** WHAT YOU HAVE TO DO **
Return the items from their first line through the line holding "Elegant Image Gallery", inclusive, with every line reproduced exactly. Leave the pictures out of your answer.

-- DATA PROVIDED follows --

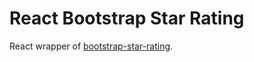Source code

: # React Bootstrap Star Rating

React wrapper of [bootstrap-star-rating](https://github.com/kartik-v/bootstrap-star-rating).
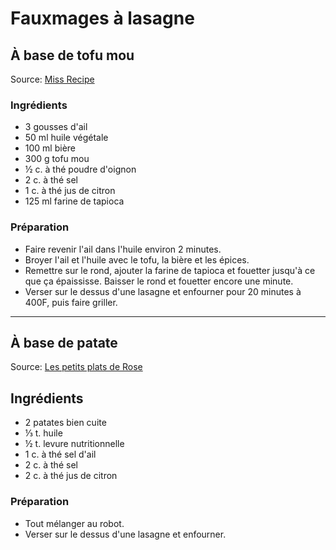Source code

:# Fauxmages à lasagne

## À base de tofu mou
Source: [Miss Recipe](https://www.miss-recipe.com/2016/06/lasagne-aux-legumes-avec-fromage-vegetal.html)

### Ingrédients
* 3 gousses d'ail
* 50 ml huile végétale
* 100 ml bière
* 300 g tofu mou
* ½ c. à thé poudre d'oignon
* 2 c. à thé sel
* 1 c. à thé jus de citron
* 125 ml farine de tapioca

### Préparation

* Faire revenir l'ail dans l'huile environ 2 minutes.
* Broyer l'ail et l'huile avec le tofu, la bière et les épices.
* Remettre sur le rond, ajouter la farine de tapioca et fouetter jusqu'à ce que ça épaississe. Baisser le rond et fouetter encore une minute.
* Verser sur le dessus d'une lasagne et enfourner pour 20 minutes à 400F, puis faire griller.

-----

## À base de patate

Source: [Les petits plats de Rose](http://lespetitsplatsderose.blogspot.com/2015/11/lasagnes-de-legumes-et-son-fromage.html)

## Ingrédients
* 2 patates bien cuite
* ⅓ t. huile
* ½ t. levure nutritionnelle
* 1 c. à thé sel d'ail
* 2 c. à thé sel
* 2 c. à thé jus de citron

### Préparation
* Tout mélanger au robot.
* Verser sur le dessus d'une lasagne et enfourner.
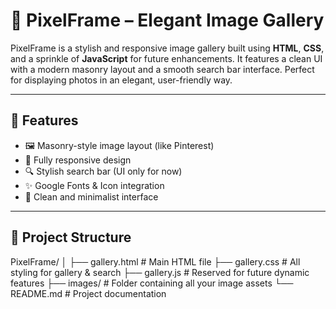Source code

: # 📸 PixelFrame – Elegant Image Gallery

PixelFrame is a stylish and responsive image gallery built using **HTML**, **CSS**, and a sprinkle of **JavaScript** for future enhancements. It features a clean UI with a modern masonry layout and a smooth search bar interface. Perfect for displaying photos in an elegant, user-friendly way.

---

## 🎯 Features

- 🖼️ Masonry-style image layout (like Pinterest)
- 📱 Fully responsive design
- 🔍 Stylish search bar (UI only for now)
- ✨ Google Fonts & Icon integration
- 🎨 Clean and minimalist interface

---

## 📂 Project Structure

PixelFrame/
│
├── gallery.html # Main HTML file
├── gallery.css # All styling for gallery & search
├── gallery.js # Reserved for future dynamic features
├── images/ # Folder containing all your image assets
└── README.md # Project documentation
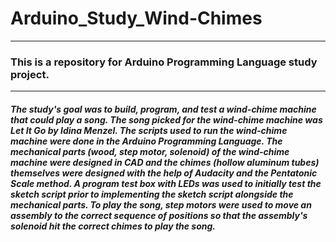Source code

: # Arduino_Study_Wind-Chimes
---
### This is a repository for Arduino Programming Language study project. 
---
##### The study's goal was to build, program, and test a wind-chime machine that could play a song. The song picked for the wind-chime machine was Let It Go by Idina Menzel. The scripts used to run the wind-chime machine were done in the Arduino Programming Language. The mechanical parts (wood, step motor, solenoid) of the wind-chime machine were designed in CAD and the chimes (hollow aluminum tubes) themselves were designed with the help of Audacity and the Pentatonic Scale method. A program test box with LEDs was used to initially test the sketch script prior to implementing the sketch script alongside the mechanical parts. To play the song, step motors were used to move an assembly to the correct sequence of positions so that the assembly's solenoid hit the correct chimes to play the song. 
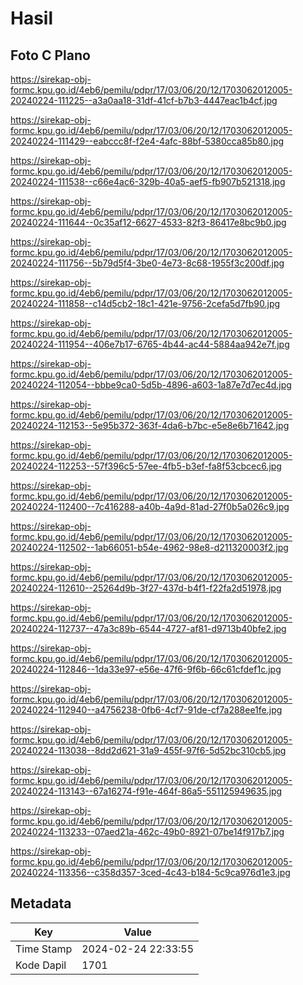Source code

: # Hasil

## Foto C Plano

https://sirekap-obj-formc.kpu.go.id/4eb6/pemilu/pdpr/17/03/06/20/12/1703062012005-20240224-111225--a3a0aa18-31df-41cf-b7b3-4447eac1b4cf.jpg

https://sirekap-obj-formc.kpu.go.id/4eb6/pemilu/pdpr/17/03/06/20/12/1703062012005-20240224-111429--eabccc8f-f2e4-4afc-88bf-5380cca85b80.jpg

https://sirekap-obj-formc.kpu.go.id/4eb6/pemilu/pdpr/17/03/06/20/12/1703062012005-20240224-111538--c66e4ac6-329b-40a5-aef5-fb907b521318.jpg

https://sirekap-obj-formc.kpu.go.id/4eb6/pemilu/pdpr/17/03/06/20/12/1703062012005-20240224-111644--0c35af12-6627-4533-82f3-86417e8bc9b0.jpg

https://sirekap-obj-formc.kpu.go.id/4eb6/pemilu/pdpr/17/03/06/20/12/1703062012005-20240224-111756--5b79d5f4-3be0-4e73-8c68-1955f3c200df.jpg

https://sirekap-obj-formc.kpu.go.id/4eb6/pemilu/pdpr/17/03/06/20/12/1703062012005-20240224-111858--c14d5cb2-18c1-421e-9756-2cefa5d7fb90.jpg

https://sirekap-obj-formc.kpu.go.id/4eb6/pemilu/pdpr/17/03/06/20/12/1703062012005-20240224-111954--406e7b17-6765-4b44-ac44-5884aa942e7f.jpg

https://sirekap-obj-formc.kpu.go.id/4eb6/pemilu/pdpr/17/03/06/20/12/1703062012005-20240224-112054--bbbe9ca0-5d5b-4896-a603-1a87e7d7ec4d.jpg

https://sirekap-obj-formc.kpu.go.id/4eb6/pemilu/pdpr/17/03/06/20/12/1703062012005-20240224-112153--5e95b372-363f-4da6-b7bc-e5e8e6b71642.jpg

https://sirekap-obj-formc.kpu.go.id/4eb6/pemilu/pdpr/17/03/06/20/12/1703062012005-20240224-112253--57f396c5-57ee-4fb5-b3ef-fa8f53cbcec6.jpg

https://sirekap-obj-formc.kpu.go.id/4eb6/pemilu/pdpr/17/03/06/20/12/1703062012005-20240224-112400--7c416288-a40b-4a9d-81ad-27f0b5a026c9.jpg

https://sirekap-obj-formc.kpu.go.id/4eb6/pemilu/pdpr/17/03/06/20/12/1703062012005-20240224-112502--1ab66051-b54e-4962-98e8-d211320003f2.jpg

https://sirekap-obj-formc.kpu.go.id/4eb6/pemilu/pdpr/17/03/06/20/12/1703062012005-20240224-112610--25264d9b-3f27-437d-b4f1-f22fa2d51978.jpg

https://sirekap-obj-formc.kpu.go.id/4eb6/pemilu/pdpr/17/03/06/20/12/1703062012005-20240224-112737--47a3c89b-6544-4727-af81-d9713b40bfe2.jpg

https://sirekap-obj-formc.kpu.go.id/4eb6/pemilu/pdpr/17/03/06/20/12/1703062012005-20240224-112846--1da33e97-e56e-47f6-9f6b-66c61cfdef1c.jpg

https://sirekap-obj-formc.kpu.go.id/4eb6/pemilu/pdpr/17/03/06/20/12/1703062012005-20240224-112940--a4756238-0fb6-4cf7-91de-cf7a288ee1fe.jpg

https://sirekap-obj-formc.kpu.go.id/4eb6/pemilu/pdpr/17/03/06/20/12/1703062012005-20240224-113038--8dd2d621-31a9-455f-97f6-5d52bc310cb5.jpg

https://sirekap-obj-formc.kpu.go.id/4eb6/pemilu/pdpr/17/03/06/20/12/1703062012005-20240224-113143--67a16274-f91e-464f-86a5-551125949635.jpg

https://sirekap-obj-formc.kpu.go.id/4eb6/pemilu/pdpr/17/03/06/20/12/1703062012005-20240224-113233--07aed21a-462c-49b0-8921-07be14f917b7.jpg

https://sirekap-obj-formc.kpu.go.id/4eb6/pemilu/pdpr/17/03/06/20/12/1703062012005-20240224-113356--c358d357-3ced-4c43-b184-5c9ca976d1e3.jpg


## Metadata

| Key        | Value               |
| ---------- | ------------------- |
| Time Stamp | 2024-02-24 22:33:55 |
| Kode Dapil | 1701                |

-- DATA PROVIDED concluded --

** EXERCISE ANSWER **
Source code

: # React Bootstrap Star Rating

React wrapper of [bootstrap-star-rating](https://github.com/kartik-v/bootstrap-star-rating).
Source code

:# Fauxmages à lasagne

## À base de tofu mou
Source: [Miss Recipe](https://www.miss-recipe.com/2016/06/lasagne-aux-legumes-avec-fromage-vegetal.html)

### Ingrédients
* 3 gousses d'ail
* 50 ml huile végétale
* 100 ml bière
* 300 g tofu mou
* ½ c. à thé poudre d'oignon
* 2 c. à thé sel
* 1 c. à thé jus de citron
* 125 ml farine de tapioca

### Préparation

* Faire revenir l'ail dans l'huile environ 2 minutes.
* Broyer l'ail et l'huile avec le tofu, la bière et les épices.
* Remettre sur le rond, ajouter la farine de tapioca et fouetter jusqu'à ce que ça épaississe. Baisser le rond et fouetter encore une minute.
* Verser sur le dessus d'une lasagne et enfourner pour 20 minutes à 400F, puis faire griller.

-----

## À base de patate

Source: [Les petits plats de Rose](http://lespetitsplatsderose.blogspot.com/2015/11/lasagnes-de-legumes-et-son-fromage.html)

## Ingrédients
* 2 patates bien cuite
* ⅓ t. huile
* ½ t. levure nutritionnelle
* 1 c. à thé sel d'ail
* 2 c. à thé sel
* 2 c. à thé jus de citron

### Préparation
* Tout mélanger au robot.
* Verser sur le dessus d'une lasagne et enfourner.
Source code

: # 📸 PixelFrame – Elegant Image Gallery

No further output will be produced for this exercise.